Supplied material:

....................

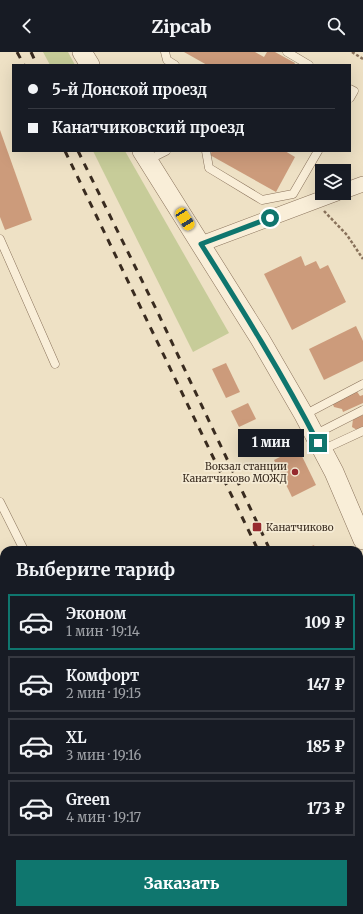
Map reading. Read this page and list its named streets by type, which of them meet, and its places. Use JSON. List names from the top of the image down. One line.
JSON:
{"places":{"other":["Вокзал станции Канатчиково МОЖД"],"transit":["Канатчиково"]},"page":{"header":"Zipcab","banner":["5-й Донской проезд","Канатчиковский проезд"],"bubble":"1 мин","heading":"Выберите тариф","list":[{"name":"Эконом","note":"1 мин · 19:14","value":"109 ₽"},{"name":"Комфорт","note":"2 мин · 19:15","value":"147 ₽"},{"name":"XL","note":"3 мин · 19:16","value":"185 ₽"},{"name":"Green","note":"4 мин · 19:17","value":"173 ₽"}],"buttons":"Заказать"}}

....................

About this exercise:
Every line above must appear in the answer unchanged, and no picture may appear in it.

Answer area:
Map reading. Read this page and list its named streets by type, which of them meet, and its places. Use JSON. List names from the top of the image down. One line.
JSON:
{"places":{"other":["Вокзал станции Канатчиково МОЖД"],"transit":["Канатчиково"]},"page":{"header":"Zipcab","banner":["5-й Донской проезд","Канатчиковский проезд"],"bubble":"1 мин","heading":"Выберите тариф","list":[{"name":"Эконом","note":"1 мин · 19:14","value":"109 ₽"},{"name":"Комфорт","note":"2 мин · 19:15","value":"147 ₽"},{"name":"XL","note":"3 мин · 19:16","value":"185 ₽"},{"name":"Green","note":"4 мин · 19:17","value":"173 ₽"}],"buttons":"Заказать"}}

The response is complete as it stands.